(Extracted page text data)
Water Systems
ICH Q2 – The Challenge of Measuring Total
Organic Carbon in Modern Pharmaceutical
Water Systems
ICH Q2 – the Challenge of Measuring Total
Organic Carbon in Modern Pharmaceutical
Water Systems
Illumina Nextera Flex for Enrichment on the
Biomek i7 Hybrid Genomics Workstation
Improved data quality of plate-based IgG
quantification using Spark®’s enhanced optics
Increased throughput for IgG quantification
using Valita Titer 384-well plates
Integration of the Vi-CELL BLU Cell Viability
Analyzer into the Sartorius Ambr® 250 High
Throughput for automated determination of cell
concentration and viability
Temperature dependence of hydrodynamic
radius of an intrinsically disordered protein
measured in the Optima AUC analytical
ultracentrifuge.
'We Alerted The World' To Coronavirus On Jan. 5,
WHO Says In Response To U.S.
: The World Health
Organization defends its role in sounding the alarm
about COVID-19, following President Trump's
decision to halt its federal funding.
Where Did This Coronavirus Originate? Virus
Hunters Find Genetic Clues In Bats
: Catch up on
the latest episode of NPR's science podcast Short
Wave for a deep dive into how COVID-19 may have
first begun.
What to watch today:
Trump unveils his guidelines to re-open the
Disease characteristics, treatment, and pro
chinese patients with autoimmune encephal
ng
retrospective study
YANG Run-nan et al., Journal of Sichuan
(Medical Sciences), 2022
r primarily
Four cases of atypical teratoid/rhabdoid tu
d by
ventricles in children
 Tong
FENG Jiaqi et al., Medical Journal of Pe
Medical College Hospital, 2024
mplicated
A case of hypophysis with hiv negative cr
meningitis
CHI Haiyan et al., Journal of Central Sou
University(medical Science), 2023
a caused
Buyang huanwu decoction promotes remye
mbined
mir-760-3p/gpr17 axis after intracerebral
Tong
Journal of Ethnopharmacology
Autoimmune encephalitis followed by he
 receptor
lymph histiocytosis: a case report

Work instruction ▸
Give back exactly the lines above starting at the line where "Increased throughput for IgG quantification" appears and ending at the line where "Organization defends its" appears, both included, with no other lines.

Output of the task ▸
Increased throughput for IgG quantification
using Valita Titer 384-well plates
Integration of the Vi-CELL BLU Cell Viability
Analyzer into the Sartorius Ambr® 250 High
Throughput for automated determination of cell
concentration and viability
Temperature dependence of hydrodynamic
radius of an intrinsically disordered protein
measured in the Optima AUC analytical
ultracentrifuge.
'We Alerted The World' To Coronavirus On Jan. 5,
WHO Says In Response To U.S.
: The World Health
Organization defends its role in sounding the alarm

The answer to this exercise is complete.